Take Charlie’s Fleabag-style staging; she often breaks the fourth wall, speaking and thinking aloud directly into the camera. In theory, this first-person lens should work, particularly because a whodunit is defined by its conspiratory relationship with the audience as well as the loneliness of its detective(s). But Gabbi’s uneasy performance reduces the camera into a vessel for Charlie’s cutesy reactions and striking eyes.
The film-making only cares for the physical impact: Every other discovery is punctuated with Charlie’s wide-eyed “Bhen di lakkad,” so as to assure us that her Patiala-ness has comic appeal. There’s no real depth or timing to this gaze, except for a handful of Phoebe Waller-Bridge-inspired instances – like when Charlie demands privacy during a difficult moment, or when she treats the camera as if it were an extension of her conscience. The wry smiles or knowing glances aren’t organic enough. If written better, this device might have been able to subvert the psychological grammar of the genre. As it turns out, the viewer is reduced to an adoring assistant, whose only job is to enable the moods of their boss.
The series is so invested in showing Charlie as an exceptional ‘character’ that she rarely feels human.
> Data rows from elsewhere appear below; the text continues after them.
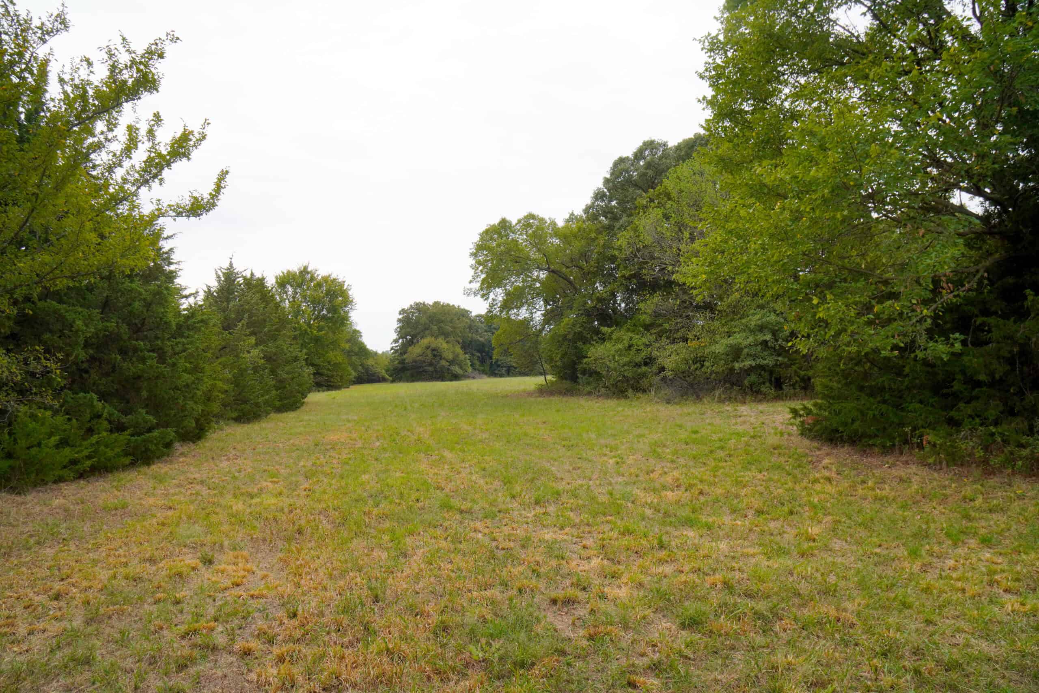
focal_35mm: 24
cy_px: 346
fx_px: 693
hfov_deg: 73.7
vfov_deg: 53.1
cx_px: 520
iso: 125
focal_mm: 16
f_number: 5.6
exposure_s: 1/160
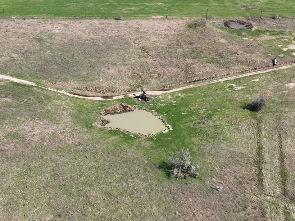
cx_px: 110
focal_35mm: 60
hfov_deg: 32.0
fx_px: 511
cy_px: 72
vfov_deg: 24.3
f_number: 2.8
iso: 100
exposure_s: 1/1250
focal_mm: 12.29
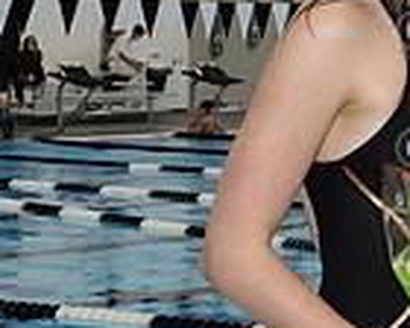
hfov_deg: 10.2
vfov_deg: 8.8
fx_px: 2124
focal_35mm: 175
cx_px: 820
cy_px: 89
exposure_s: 1/200
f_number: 5.6
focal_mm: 30
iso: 1250
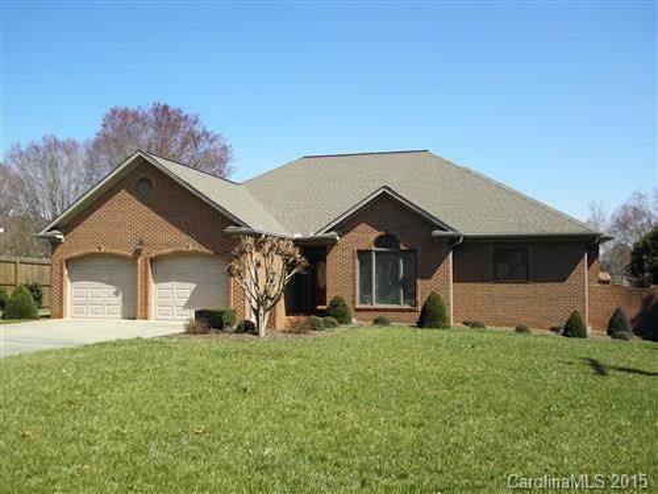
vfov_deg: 42.9
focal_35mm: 33
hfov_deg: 55.4
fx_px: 627
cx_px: 329
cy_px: 247
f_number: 7.2
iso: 100
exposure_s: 1/160
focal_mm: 5.9
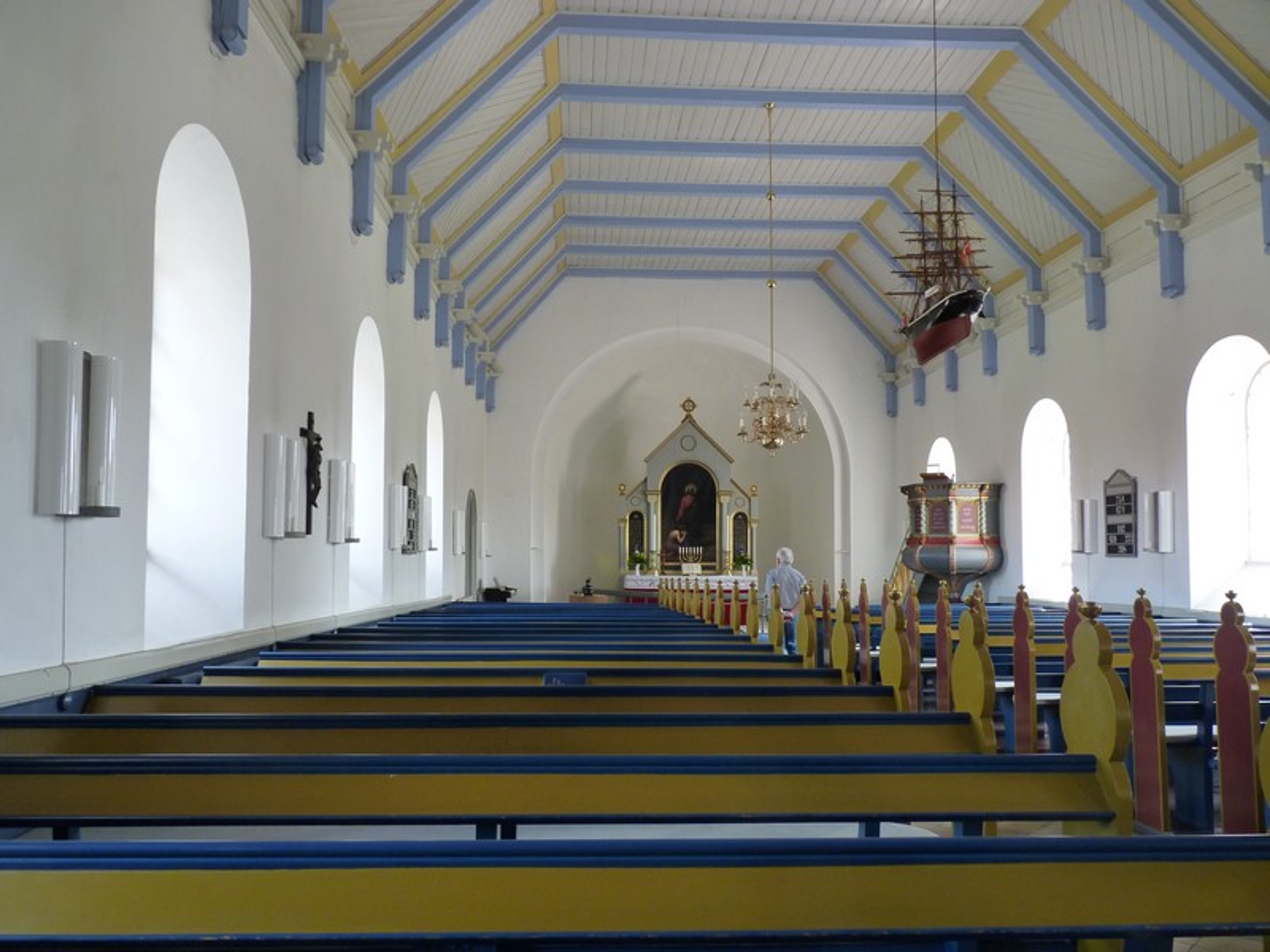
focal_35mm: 27
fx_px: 991
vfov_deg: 51.4
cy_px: 476
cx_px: 635
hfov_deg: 65.3
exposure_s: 1/30
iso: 250
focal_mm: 4.8
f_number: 2.8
She doesn’t appear to be very upset by the fact that her boyfriend is the one in jail; in fact, none of the family members seem to remember that. The idea is that Charlie comes of age during the investigation – she starts poking around to rescue her partner, only to realize that sleuthing is her personal destiny. Her necessity becomes her catharsis. But neither of the emotional bonds – her love story, or flashbacks of her mother – feels compelling. The fourth episode is abruptly dramatic, because it tries to compensate for this overall detachment; it strives – but fails – to convince us that Charlie Chopra is no live-action cartoon.
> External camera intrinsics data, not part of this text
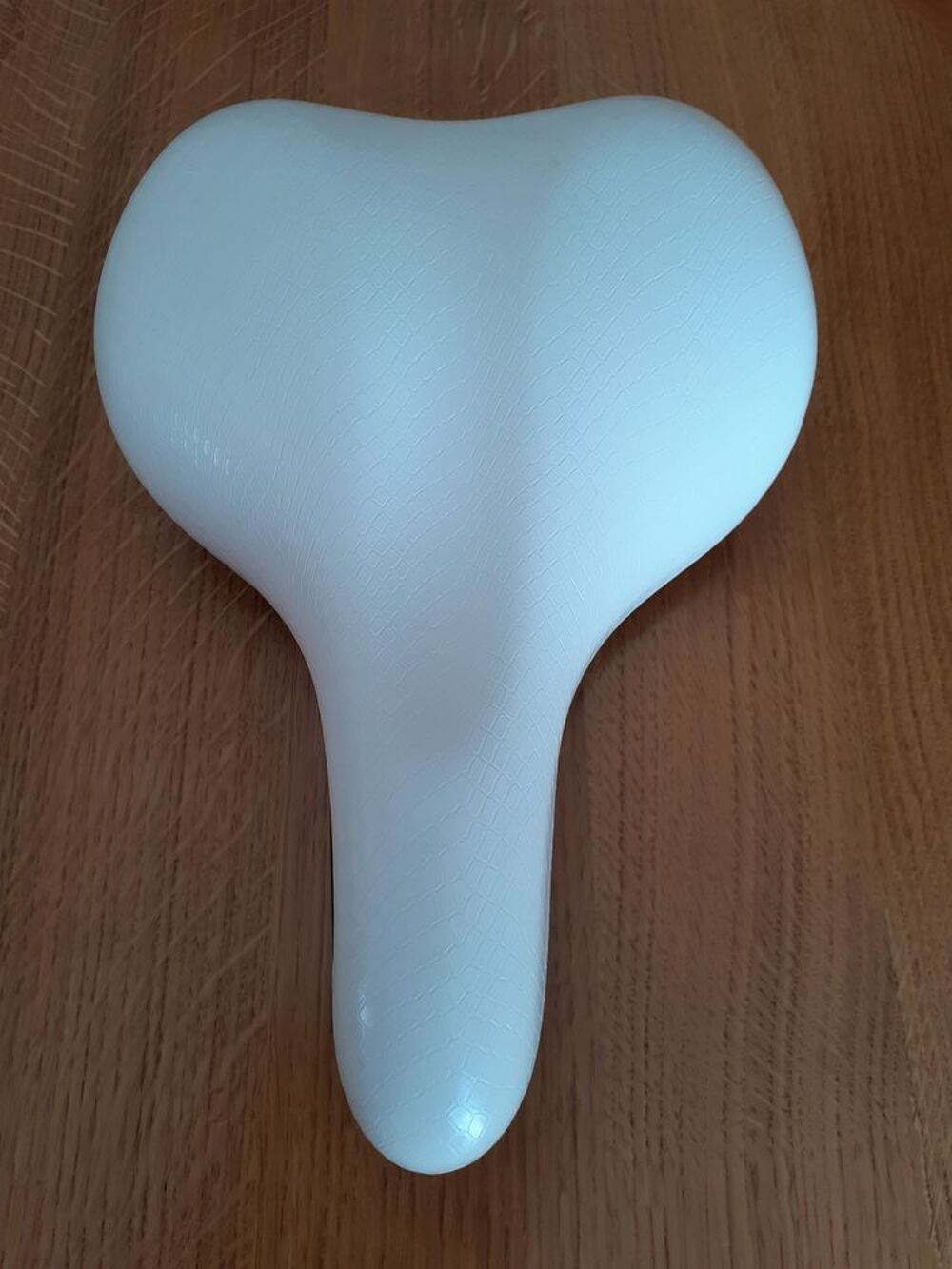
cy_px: 634
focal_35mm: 27
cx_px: 476
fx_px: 990
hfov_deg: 51.4
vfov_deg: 65.3
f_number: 1.9
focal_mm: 3.6
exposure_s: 1/100
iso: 50
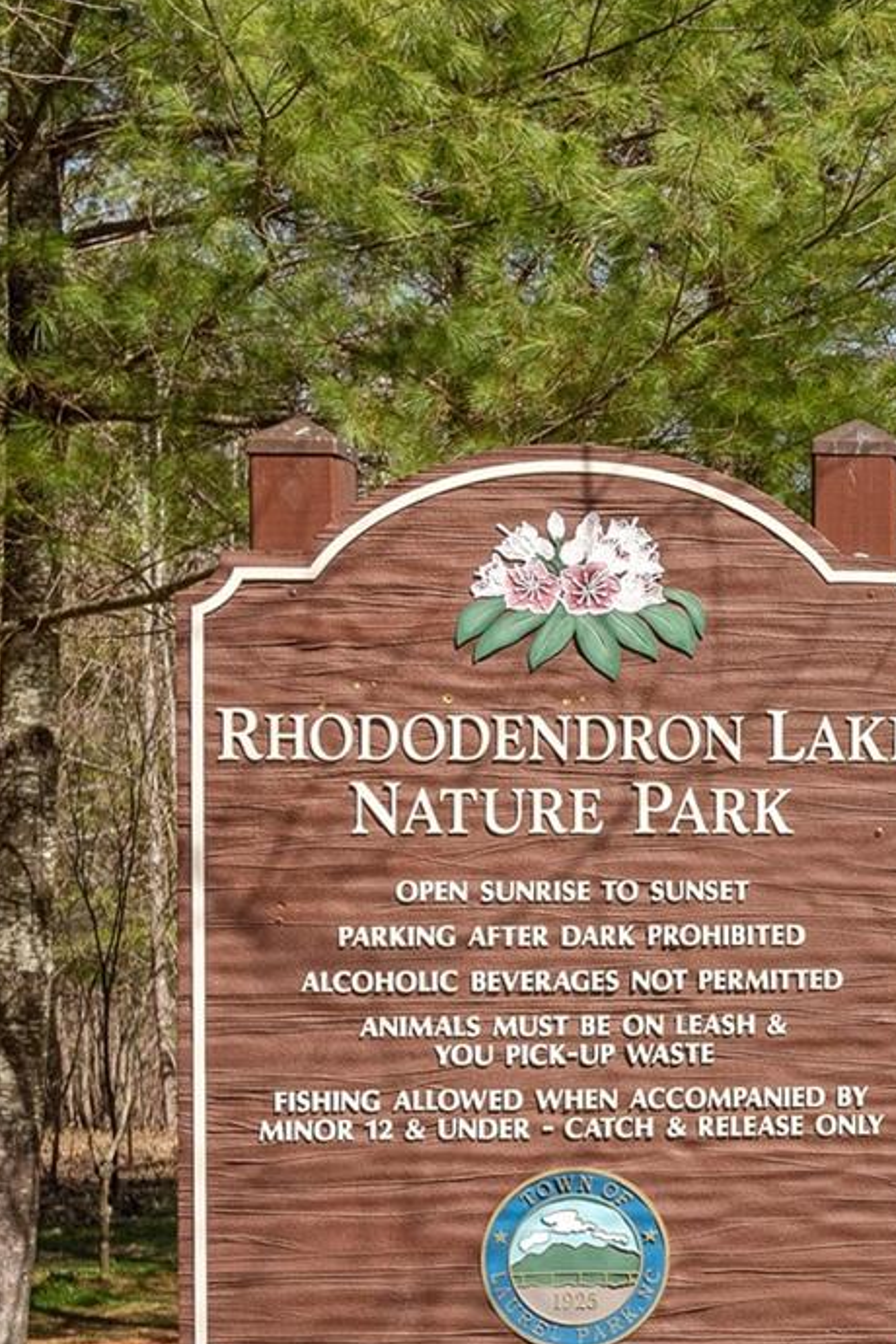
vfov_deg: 22.8
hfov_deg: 14.4
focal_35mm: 89
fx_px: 3322
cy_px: 919
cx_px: 1325
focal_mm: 30
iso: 320
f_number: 7.1
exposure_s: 1/2500
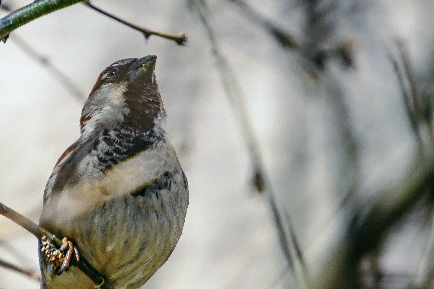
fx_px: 6895
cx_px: 63
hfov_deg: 3.6
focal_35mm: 572
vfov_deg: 2.4
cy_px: 212
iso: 100
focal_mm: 210
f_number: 6.3
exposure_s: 1/350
There are sudden breakdowns, bad haircuts, cool sunglasses only to convey intelligence (and a version of the famous Charulata binoculars), phantom phone calls and spirited comebacks – all compressed into a timeline that betrays the urgency of the stakes. Within minutes, it’s (franchise) business as usual.
As catchy as the title theme and her catchphrase is, these are the sort of things that become annoying over time. It doesn’t help that the rhythm of the series is predictable. None of the suspects stand out as individuals, and the Goosebumps-level ‘thrills’ (like the silhouette of a hooded murderer) resort to loud sound cues.
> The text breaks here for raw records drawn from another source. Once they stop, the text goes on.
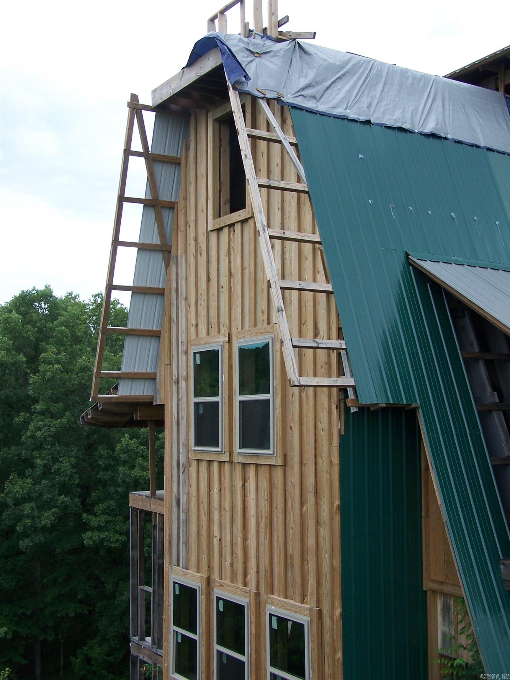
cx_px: 255
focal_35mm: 48
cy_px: 340
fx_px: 943
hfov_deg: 30.3
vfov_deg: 39.7
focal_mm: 8
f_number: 3
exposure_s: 1/640
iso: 80
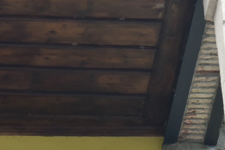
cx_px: -46
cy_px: 284
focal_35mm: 275
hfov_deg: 7.4
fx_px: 1718
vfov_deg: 4.9
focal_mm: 70
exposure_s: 1/400
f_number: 5
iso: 1250
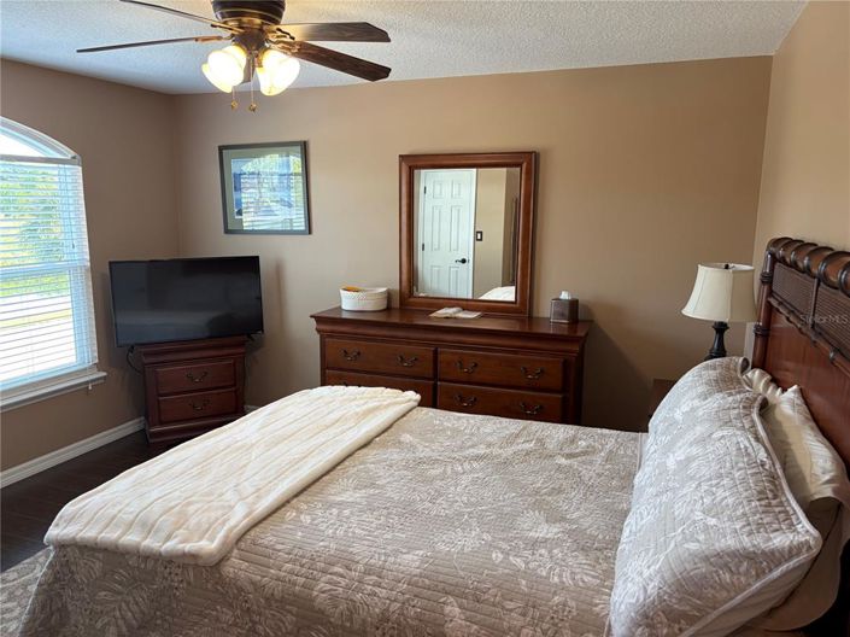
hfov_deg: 67.3
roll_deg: -0.4
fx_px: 638
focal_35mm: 26
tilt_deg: -10.3
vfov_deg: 53.0
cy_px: 318
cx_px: 425
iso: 64
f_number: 1.6
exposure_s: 1/60
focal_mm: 5.96
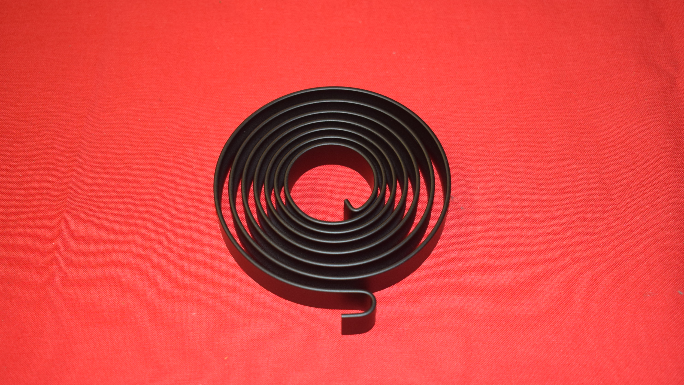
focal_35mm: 54
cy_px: 211
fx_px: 979
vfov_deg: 22.2
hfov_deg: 38.5
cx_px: 341
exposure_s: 1/60
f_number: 5
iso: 800
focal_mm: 34
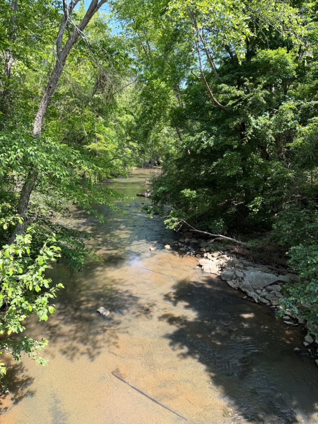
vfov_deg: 71.6
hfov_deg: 56.8
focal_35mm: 24
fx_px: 294
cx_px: 159
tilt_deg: -15.3
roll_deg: +0.7
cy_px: 212
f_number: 1.78
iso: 80
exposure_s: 1/722
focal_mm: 6.76
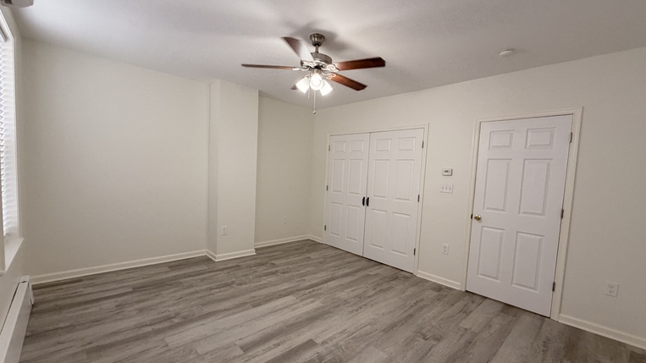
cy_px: 191
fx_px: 274
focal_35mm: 16
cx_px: 334
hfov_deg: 99.3
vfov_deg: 67.0
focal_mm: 2.22
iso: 250
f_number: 2.2
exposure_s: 1/120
There are a few decent touches. Like the victim’s name, Meherbaan (“benevolent”), being at odds with his stingy personality. Or Charlie’s relationship with smoking – and her mother’s unfinished cigar. (Cigars – earlier a Manish Chaudhari-character staple – are having a wider moment in Hindi cinema, thanks to Jawan). Or just the sight of the perennially underrated Gulshan Grover as an ex-armyman. There’s also Naseeruddin Shah biding time, as a spiritual leader who leads a seance to open and close the story. And Ratna Pathak Shah’s on-point Parsi accent. Or the semi-meta casting of Neena Gupta.
But we’re really clutching at straws here. The bottom line is that Charlie Chopra & The Mystery of Solang Valley has a bottom line. Vishal Bhardwaj is the sort of director whose misfires, too, have had a sense of flair and narrative dissent: Rangoon (2017), 7 Khoon Maaf (2011), Matru Ki Bijlee Ka Mandola (2013), even Pataakha (2018). But Charlie Chopra is something none of those features were: Bland. And in a culture where the auteurist likes of Sriram Raghavan and Vishal Bhardwaj set their own bar, blandness is a crime no whodunit can solve. It forces an intrepid critic – the investigator of this long-form mystery – to break the fourth wall, yawn, sigh and hope for a resurgence.